Photo: Note to self–in my next life, be sure to marry another engineer. They are incredibly helpful for all the things. The Husband is amazing! He built two of these in one night! How you like me now, groundhog!?
Today was the last day of school for two little boys. I neglected to take a picture of them. We were busy. There were not a lot of tears. Matter of fact, the boys were very matter-of-fact about it all. Time at this school is over. On to the next adventure! I really must say that I’m surprised. We’ve spent three years at this little school and made a lot of friends. The fact that all three of us walked away from it without a lot of emotion is interesting to me. Were we emotionally unattached? Was it not that great of an experience? Are we simply ready to move on? Maybe my boys really are just running toward the next place.
There was plenty of that this week… the running forward. Major had his prescreening today, which meant that the three of us got to go to his new elementary school and meet his teachers. We were late, of course, so I clutched Minor’s hand while guiding them to where they needed to be. They walked with their mouths open, a continual chorus of “whoooaaa, it’s so big” coming from them as we walked through the parking lot. We walked in to see all of the kids in the building streaming into the cafeteria for some sort of performance. Children big and small streaming down the hallways in familiar lines. The boys didn’t really know where to focus. They certainly didn’t want to stay with me.
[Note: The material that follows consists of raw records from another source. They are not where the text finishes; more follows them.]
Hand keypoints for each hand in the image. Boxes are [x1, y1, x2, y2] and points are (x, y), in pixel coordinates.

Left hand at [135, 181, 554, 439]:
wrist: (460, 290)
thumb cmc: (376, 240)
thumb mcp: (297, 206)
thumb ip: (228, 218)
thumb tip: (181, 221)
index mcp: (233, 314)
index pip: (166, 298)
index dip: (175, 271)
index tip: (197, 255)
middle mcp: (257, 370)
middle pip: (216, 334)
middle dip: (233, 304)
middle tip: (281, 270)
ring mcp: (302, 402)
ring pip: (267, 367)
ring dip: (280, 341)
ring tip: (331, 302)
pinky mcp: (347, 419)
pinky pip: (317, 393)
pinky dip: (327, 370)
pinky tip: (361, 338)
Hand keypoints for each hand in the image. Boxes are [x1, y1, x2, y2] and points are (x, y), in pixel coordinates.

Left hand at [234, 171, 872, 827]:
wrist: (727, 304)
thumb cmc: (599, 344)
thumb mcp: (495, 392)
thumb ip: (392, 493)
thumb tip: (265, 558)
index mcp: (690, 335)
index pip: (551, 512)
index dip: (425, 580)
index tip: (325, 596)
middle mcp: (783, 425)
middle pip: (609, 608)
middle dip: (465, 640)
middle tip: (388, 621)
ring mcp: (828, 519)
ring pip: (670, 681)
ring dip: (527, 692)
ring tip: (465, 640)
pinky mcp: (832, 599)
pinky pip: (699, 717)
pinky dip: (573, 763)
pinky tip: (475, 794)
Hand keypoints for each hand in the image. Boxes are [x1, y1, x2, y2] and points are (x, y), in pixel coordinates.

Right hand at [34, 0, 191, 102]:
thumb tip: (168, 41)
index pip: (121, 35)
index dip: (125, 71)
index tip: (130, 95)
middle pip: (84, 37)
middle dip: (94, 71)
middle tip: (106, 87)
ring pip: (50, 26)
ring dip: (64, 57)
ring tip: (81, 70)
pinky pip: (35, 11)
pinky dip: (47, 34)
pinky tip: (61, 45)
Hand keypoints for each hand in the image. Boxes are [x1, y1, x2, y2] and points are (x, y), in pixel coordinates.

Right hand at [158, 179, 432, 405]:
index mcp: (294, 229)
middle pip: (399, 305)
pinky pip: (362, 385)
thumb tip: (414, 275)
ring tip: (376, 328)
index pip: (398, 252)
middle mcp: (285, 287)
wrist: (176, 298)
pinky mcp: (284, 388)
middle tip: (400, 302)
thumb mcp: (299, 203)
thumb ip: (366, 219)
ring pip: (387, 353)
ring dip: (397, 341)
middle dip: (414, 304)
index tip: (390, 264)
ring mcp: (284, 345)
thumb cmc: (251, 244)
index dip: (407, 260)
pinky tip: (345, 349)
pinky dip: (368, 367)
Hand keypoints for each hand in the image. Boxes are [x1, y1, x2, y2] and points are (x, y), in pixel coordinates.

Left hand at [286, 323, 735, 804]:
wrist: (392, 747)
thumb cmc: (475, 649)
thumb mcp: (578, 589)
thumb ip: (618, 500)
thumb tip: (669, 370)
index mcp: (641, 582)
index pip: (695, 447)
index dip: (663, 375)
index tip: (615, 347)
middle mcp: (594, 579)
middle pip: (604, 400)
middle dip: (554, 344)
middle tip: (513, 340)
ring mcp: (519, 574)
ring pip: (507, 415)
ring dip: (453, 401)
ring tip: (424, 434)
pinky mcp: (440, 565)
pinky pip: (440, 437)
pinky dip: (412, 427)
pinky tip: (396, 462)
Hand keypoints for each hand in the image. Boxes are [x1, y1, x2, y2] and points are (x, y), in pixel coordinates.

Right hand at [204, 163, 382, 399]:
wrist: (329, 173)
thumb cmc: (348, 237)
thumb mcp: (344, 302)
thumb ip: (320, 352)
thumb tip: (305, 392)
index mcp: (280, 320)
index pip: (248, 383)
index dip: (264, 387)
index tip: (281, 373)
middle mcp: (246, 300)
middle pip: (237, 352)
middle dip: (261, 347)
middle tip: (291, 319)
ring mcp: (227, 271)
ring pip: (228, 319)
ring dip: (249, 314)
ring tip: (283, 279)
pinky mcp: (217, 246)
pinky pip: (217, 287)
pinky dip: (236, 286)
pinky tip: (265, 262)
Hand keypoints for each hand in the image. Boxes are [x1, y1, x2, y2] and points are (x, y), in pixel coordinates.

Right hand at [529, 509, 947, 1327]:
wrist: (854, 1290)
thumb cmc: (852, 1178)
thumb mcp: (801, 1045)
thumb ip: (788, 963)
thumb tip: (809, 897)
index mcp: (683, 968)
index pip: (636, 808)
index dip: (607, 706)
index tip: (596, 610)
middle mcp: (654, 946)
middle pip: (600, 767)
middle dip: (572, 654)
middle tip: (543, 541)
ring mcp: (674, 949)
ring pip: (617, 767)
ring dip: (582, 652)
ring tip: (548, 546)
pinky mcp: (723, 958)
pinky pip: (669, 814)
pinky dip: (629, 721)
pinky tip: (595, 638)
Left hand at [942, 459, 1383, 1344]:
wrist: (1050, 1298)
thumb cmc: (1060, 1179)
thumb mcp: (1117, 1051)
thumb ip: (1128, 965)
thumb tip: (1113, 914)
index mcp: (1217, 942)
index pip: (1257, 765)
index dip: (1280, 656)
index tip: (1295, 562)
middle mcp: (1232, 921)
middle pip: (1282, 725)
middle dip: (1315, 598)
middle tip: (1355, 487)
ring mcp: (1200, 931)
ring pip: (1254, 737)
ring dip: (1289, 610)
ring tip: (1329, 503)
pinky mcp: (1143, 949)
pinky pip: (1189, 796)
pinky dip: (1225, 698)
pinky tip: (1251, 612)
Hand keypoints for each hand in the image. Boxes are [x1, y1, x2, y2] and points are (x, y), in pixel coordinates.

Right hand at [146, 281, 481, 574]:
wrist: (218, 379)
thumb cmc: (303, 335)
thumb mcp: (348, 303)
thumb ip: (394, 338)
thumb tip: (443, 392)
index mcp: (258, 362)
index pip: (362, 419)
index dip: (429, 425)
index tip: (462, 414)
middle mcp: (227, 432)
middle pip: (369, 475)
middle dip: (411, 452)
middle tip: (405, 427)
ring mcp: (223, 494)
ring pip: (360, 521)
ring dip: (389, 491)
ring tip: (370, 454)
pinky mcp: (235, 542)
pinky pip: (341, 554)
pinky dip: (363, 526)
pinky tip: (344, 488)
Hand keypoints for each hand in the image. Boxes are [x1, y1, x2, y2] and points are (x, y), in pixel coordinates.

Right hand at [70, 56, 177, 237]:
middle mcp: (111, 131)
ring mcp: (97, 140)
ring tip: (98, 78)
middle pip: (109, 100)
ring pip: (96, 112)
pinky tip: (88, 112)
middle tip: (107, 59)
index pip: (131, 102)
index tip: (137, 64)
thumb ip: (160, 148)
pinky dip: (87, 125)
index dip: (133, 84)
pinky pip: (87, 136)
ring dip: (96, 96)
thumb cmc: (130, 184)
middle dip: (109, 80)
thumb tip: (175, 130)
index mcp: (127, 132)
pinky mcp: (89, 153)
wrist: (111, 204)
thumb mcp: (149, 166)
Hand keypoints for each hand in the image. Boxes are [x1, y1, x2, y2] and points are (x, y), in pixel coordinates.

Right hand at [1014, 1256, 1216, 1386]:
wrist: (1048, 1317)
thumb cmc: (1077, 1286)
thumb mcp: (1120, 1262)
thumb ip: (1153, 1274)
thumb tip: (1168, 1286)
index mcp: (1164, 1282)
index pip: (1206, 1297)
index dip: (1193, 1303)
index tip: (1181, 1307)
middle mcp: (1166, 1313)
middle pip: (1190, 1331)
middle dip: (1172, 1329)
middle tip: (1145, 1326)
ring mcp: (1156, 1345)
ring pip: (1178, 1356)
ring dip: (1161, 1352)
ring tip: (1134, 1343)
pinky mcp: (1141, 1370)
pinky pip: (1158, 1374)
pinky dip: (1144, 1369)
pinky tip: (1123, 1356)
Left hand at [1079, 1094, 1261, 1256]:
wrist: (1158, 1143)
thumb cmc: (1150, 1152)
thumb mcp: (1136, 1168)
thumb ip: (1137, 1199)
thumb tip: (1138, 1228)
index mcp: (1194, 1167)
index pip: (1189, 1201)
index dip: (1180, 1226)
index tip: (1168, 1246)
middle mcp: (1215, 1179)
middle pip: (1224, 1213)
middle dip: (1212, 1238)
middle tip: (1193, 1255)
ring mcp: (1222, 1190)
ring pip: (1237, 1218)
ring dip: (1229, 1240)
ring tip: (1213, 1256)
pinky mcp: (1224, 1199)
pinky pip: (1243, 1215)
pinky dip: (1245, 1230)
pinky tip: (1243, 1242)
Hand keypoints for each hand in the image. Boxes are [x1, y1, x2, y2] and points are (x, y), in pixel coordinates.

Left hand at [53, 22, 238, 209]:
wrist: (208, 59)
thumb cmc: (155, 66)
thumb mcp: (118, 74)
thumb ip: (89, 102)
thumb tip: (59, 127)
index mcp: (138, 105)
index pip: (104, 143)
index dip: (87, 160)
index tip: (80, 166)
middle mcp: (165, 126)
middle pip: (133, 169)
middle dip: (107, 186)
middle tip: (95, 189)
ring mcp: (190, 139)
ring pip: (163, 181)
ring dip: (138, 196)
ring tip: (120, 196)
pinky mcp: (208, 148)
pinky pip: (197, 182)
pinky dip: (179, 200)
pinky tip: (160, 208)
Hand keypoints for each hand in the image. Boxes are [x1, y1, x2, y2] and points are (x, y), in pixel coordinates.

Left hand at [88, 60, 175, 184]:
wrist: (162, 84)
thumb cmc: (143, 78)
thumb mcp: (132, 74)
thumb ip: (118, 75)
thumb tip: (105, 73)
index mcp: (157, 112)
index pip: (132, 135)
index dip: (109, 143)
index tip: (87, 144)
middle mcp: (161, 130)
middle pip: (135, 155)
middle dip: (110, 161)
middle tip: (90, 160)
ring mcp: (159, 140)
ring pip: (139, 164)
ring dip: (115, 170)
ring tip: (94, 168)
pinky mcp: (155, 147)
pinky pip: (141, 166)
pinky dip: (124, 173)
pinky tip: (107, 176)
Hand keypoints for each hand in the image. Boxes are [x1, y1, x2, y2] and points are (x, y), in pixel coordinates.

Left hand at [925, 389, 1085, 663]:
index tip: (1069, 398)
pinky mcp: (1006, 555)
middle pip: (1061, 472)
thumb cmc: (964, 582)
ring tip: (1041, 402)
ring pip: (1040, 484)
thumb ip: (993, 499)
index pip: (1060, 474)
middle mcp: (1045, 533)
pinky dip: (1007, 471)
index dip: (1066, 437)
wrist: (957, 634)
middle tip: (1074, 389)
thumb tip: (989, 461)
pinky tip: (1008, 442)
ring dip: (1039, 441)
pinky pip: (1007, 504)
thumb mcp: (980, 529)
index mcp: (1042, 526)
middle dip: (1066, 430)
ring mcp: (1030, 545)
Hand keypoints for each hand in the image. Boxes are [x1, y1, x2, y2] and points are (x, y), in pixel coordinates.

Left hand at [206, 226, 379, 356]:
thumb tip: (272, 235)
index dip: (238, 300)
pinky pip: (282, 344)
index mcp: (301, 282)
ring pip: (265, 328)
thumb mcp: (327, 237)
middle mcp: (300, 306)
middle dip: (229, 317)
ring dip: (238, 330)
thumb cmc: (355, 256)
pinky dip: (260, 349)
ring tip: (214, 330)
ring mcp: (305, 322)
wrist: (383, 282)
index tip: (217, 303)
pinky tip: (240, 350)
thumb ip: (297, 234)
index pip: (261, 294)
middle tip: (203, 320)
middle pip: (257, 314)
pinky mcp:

and when Major got to go off with the teachers and other new kindergarteners while Minor had to stay behind? Lord, I thought it was going to be the tantrum of the ages!
He sulked instead. He climbed into my lap and sulked, missing his brother. Next year is going to be a fascinating experience for sure. Major went with his teacher without a care. Didn’t even wave goodbye to me! Some of the other kids tossed their mothers anxious looks, their mothers waving and blowing kisses in reassurance. Me? I didn’t get a chance to do that, either! Major was out. Very well, sir. I understand.
My Quiet Thoughts are about what a huge difference just a few years can make. Then again, there are some things that stay the same. As I sat in a small conference room with a few new kindergarten moms, I felt awkward and uncomfortable, wanting to make a good impression but too tired to really make the effort. Here we go again. They seem all too delighted to enter a new community while I know that I struggle with it. Unlike before, when we first moved here and I was eager to make connections, I feel established here. Then again, I know that I’ll see some of the preschool moms more often than others, and all of those relationships will change as we all separate and become part of new school groups. It’s going to be bittersweet to drift away from some while weaving new ties to others. I wonder which is better? The seemingly abrupt severance of a move far from friends or the slow, excruciating fade of simply joining new circles? Time will tell.
In the meantime, I’m reminded that children are strong and wonderful. I’m proud of my boys, who said their goodbyes but also took brave steps forward with excited smiles and wide eyes. I hope they will keep this sense of wonder and adventure in their little hearts forever. I hope they’ll even share it with me, giving me the strength I need to chase after them.
I have a bit of news, Dear Reader: I am taking next week off. I’ve been presented with the opportunity to do a bit of writing without interruption and I’ve decided to take it. I may put up a brief little post on Monday reminding you that I’m out, but after that, don’t expect anything from me. I’m working on a novel that I’m really excited about and proud of, but progress came to a screeching halt after the lipoma incident, and I’m trying to re-establish my habits. Furthermore, my freelancing has picked up and I need a bit of time to catch up and think toward the future. There is also the wonderful project I have going with my sister that I need to do some tasks for. I just need a little bit of time, Dear Reader, to get it all together. Then I’ll be back, hopefully with fresh ideas and a good attitude. Forgive me for stepping away, Dear Reader. I hope, ultimately, it will benefit the both of us.
It is a beautiful summer Friday, with crickets singing outside my window and wildlife scurrying about in the grass. I wish you a quiet night, clear and cool, with perfect sky to look up toward while your mind wanders. I wish you good, deep sleep, lasting long after the sun rises and with the opportunity to extend it as long as you want it to last. I wish you good, fresh food, preferably found at a local farmer’s market. Our CSA delivered beautiful heads of lettuce and a bag of gorgeous spinach. What will you find out there? Dress it lightly so that the natural flavors can sing for you. I wish you a long conversation, meandering and free, preferably one that ebbs and flows between intimate whispers and boisterous laughter. When was the last time you lost track of time thanks to good stories and better company? Try for it, see what you gain. I wish you a kiss on each cheek, a tight squeezing hug, and the opportunity to say “I love you” to someone with sincerity and earnest. Believe it when they tell you the same thing in return. You are loved, you know. And admired. You bring joy to people’s lives, you set great examples for others to follow. What you do in this world matters greatly to someone. Don’t forget that.
Until the 13th, be productive, be kind, be inspiring, and take care.